We want to invest in globally significant resource discoveries (scale), in tier-1 jurisdictions, which we can reasonably expect to operate in the bottom quartile of the cost curve. We want those projects and companies to be managed by aligned, proven individuals. Often, these sorts of projects attract the capital, strategic interest and talent required to get into production without destroying shareholder value.
While popular with retail investors, and gaining traction with European institutions, Vulcan Energy Resources (ASX: VUL) continues to fly under the radar of most local institutional investors. We think its rocket-like share price run in FY21 (from 40c to $16) and the seemingly implausible “Zero Carbon Lithium” product are to blame for the company trading at half the valuation of its nearest brine-project-peer.

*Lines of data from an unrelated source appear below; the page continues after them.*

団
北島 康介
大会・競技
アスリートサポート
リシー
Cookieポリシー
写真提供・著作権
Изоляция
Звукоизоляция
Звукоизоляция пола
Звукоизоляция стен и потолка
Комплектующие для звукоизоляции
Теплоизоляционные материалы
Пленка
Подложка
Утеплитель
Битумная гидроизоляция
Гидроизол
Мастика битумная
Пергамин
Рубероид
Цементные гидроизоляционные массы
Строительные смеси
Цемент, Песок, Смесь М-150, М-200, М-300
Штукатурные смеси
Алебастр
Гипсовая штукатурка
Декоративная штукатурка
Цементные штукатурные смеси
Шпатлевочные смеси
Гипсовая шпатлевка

Located in Germany, Vulcan’s Zero Carbon Lithium project is the largest lithium resource in Europe. The company intends to use the geothermal energy stored in the hot brine, to power their lithium extraction (sorption DLE) process. They are to my knowledge, the only ASX-listed company to have an EV automaker (Stellantis NV, NASDAQ: STLA) as a major shareholder (7%). The only person holding more stock than Stellantis is the Executive Chair (who was long-time CEO until this week) and co-founder, Dr Francis Wedin (9.9%).
While retail investors seem to get excited about offtake agreements with Stellantis, Renault, LG, Umicore and VW, most fund managers I talk to point out the ‘execution risk’ associated with drilling 3-5km into the earth’s crust to extract a fluid under pressure.
I find this difficult to understand given the same fund managers have no issue investing in an onshore oil and gas field like the Cooper Basin (Australia, over 3km deep where ASX: STO, ASX: BPT and ASX: COE operate) or the Permian Basin (US, up to 8km deep where NYSE: CVX, NYSE: XOM and just about every other O&G major operates). In fact, the Upper Rhine Valley has been producing oil, gas and geothermal energy since 1980, with over 1000 oil and gas wells and 24 deep geothermal wells drilled. Vulcan itself already has wells producing renewable energy.
Vulcan’s project is far more akin to an onshore oil and gas project than a spodumene mine in WA or a salt flat in Argentina. Financing the $1.9bn capex bill (another common fund manager concern) seems to also be more like the oil and gas industry, with German specialty chemicals company Nobian (subject to final terms) farming in on the upstream lithium hydroxide plant.
With a lot of recent interest from oil and gas majors looking to move in on the new energy sector, we think it’s likely that Vulcan does a similar farm-in deal on the downstream brine extraction and geothermal plant in the near future.
Additional funding support in the form of environmental grants (similar to those seen in the US, with the ‘inflation reduction act’), green bonds and/or bank debt are also reasonable expectations given the company’s environmental credentials and long-term engagement with relevant agencies – I’m not sure the highly dilutive cap raise the market seems to be pricing ever eventuates.
(Thanks to Ben Richards for his assistance with the background research for this article.)